Mariana Valente: Atualmente, temos um debate muito mais adensado sobre as questões de gênero e a relação delas com a internet. Acredito que temos condições de avançar com esse debate. Porém, tudo dependerá da movimentação em conjunto com as forças conservadoras, que cresceram no país ao mesmo tempo que o feminismo.
Uma coisa que gostaria de ver evoluindo para outro caminho no Brasil é o debate sobre a liberdade de expressão. Nos últimos anos, esse tema ficou muito simplificado no país. Isso ficou evidente pela repercussão do livro. Sempre vejo algum comentário que, ao se deparar com o título sobre misoginia, já associa ao tema da censura.

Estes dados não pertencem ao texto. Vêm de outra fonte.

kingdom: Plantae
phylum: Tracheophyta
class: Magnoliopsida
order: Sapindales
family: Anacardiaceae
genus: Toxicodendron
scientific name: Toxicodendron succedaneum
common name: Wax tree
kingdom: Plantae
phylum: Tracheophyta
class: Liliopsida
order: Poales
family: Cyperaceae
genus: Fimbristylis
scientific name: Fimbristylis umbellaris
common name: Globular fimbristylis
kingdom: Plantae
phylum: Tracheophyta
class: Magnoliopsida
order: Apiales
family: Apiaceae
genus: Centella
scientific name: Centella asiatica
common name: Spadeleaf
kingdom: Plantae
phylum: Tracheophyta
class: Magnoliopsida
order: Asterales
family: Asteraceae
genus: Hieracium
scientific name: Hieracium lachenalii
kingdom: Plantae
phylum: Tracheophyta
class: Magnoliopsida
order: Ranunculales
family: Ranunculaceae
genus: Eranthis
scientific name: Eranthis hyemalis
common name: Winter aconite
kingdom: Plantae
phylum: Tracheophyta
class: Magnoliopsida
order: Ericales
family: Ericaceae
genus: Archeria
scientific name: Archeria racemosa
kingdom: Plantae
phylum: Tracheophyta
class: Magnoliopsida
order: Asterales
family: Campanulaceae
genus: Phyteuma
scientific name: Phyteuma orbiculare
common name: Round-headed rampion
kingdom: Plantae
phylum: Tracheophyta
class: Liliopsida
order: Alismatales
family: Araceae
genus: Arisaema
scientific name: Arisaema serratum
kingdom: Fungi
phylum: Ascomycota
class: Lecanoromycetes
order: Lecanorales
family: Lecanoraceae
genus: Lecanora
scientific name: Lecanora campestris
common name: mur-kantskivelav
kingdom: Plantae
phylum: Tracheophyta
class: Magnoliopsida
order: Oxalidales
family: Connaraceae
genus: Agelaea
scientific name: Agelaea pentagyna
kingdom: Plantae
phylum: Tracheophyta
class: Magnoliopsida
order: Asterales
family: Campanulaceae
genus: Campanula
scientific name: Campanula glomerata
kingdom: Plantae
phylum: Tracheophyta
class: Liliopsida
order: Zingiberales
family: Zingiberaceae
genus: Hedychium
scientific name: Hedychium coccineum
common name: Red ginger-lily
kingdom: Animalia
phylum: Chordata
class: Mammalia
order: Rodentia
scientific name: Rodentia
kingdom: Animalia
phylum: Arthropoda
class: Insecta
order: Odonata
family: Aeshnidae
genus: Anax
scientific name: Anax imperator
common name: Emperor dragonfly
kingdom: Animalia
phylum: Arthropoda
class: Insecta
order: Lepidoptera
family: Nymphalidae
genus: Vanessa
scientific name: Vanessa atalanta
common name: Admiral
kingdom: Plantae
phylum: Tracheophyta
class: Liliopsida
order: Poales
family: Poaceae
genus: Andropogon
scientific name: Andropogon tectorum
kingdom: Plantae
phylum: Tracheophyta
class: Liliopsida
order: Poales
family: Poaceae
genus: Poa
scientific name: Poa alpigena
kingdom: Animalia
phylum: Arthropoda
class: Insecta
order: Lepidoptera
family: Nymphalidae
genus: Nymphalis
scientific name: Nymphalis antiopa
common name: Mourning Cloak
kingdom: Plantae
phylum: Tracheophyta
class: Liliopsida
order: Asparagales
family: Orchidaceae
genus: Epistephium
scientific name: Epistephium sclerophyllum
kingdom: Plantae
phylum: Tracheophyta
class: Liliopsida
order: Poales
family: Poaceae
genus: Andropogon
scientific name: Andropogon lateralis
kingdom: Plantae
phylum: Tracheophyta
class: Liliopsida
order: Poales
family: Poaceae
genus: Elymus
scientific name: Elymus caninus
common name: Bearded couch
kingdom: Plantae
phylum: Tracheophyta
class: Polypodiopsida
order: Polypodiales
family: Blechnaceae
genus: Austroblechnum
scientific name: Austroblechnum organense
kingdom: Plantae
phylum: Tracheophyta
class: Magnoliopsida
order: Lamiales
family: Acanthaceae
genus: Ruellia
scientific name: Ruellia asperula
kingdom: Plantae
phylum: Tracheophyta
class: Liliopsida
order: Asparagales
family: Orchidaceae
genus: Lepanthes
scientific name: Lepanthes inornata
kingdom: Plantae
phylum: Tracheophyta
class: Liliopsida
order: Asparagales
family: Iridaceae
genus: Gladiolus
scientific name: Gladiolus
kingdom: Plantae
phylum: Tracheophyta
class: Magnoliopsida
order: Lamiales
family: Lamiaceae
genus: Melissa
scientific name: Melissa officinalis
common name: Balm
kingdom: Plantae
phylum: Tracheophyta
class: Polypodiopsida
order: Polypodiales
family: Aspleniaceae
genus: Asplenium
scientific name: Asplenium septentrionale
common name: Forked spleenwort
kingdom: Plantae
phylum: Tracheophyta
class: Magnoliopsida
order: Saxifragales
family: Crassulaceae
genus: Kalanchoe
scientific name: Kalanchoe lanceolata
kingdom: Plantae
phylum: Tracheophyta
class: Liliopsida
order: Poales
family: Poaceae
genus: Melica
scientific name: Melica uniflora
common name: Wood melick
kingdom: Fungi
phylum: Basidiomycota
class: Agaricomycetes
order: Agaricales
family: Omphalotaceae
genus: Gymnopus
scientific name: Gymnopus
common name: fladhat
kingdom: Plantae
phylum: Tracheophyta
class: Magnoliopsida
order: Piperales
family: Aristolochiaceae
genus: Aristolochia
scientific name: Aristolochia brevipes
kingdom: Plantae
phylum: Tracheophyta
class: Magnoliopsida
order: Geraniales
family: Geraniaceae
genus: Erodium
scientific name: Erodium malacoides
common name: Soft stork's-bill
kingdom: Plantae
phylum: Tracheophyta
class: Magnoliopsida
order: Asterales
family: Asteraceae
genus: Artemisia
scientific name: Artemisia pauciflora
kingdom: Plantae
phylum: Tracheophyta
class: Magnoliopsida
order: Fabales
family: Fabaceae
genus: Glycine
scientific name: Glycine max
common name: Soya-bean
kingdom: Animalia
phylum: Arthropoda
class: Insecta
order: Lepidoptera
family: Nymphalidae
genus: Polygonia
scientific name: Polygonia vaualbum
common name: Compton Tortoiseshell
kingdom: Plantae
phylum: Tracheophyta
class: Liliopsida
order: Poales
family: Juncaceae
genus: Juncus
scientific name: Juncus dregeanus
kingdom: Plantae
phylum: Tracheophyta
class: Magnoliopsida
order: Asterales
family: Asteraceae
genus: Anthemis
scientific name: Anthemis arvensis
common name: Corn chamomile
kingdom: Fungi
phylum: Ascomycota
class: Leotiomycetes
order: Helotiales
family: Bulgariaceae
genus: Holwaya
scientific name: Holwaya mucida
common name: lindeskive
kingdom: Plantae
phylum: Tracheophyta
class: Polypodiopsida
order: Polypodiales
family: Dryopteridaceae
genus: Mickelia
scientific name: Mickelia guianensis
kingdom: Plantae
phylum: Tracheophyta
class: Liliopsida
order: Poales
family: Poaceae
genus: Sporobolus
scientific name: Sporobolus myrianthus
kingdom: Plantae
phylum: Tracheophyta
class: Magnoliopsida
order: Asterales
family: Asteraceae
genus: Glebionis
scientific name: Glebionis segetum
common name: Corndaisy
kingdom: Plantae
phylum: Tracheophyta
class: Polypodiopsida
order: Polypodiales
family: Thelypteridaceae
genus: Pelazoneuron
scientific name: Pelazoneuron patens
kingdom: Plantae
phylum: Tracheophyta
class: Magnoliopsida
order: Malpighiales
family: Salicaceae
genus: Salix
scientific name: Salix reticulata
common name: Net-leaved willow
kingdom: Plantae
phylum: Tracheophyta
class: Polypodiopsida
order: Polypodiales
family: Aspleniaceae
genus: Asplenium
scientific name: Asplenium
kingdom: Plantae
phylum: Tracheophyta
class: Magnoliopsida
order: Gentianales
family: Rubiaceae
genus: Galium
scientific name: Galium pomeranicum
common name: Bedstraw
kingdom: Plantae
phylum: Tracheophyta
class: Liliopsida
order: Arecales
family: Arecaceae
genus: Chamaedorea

Essa é uma visão reduzida do que é a liberdade de expressão. Falo de candidatas que desistem de suas candidaturas devido à violência online. Não se trata apenas do efeito individual; se uma candidata desiste por sofrer violência online, isso é uma mensagem para todas as mulheres de que isso pode acontecer com elas.
É essencial avançar nesse tema porque estamos em um ime. A liberdade de expressão não pode ser simplificada ao dizer que "termina onde começa o direito de outro". Se grupos, que chamamos de minorias sociais (mesmo que mulheres sejam mais da metade da população, e pessoas negras também) estão sofrendo ataques, é necessário entender esse contexto mais amplamente.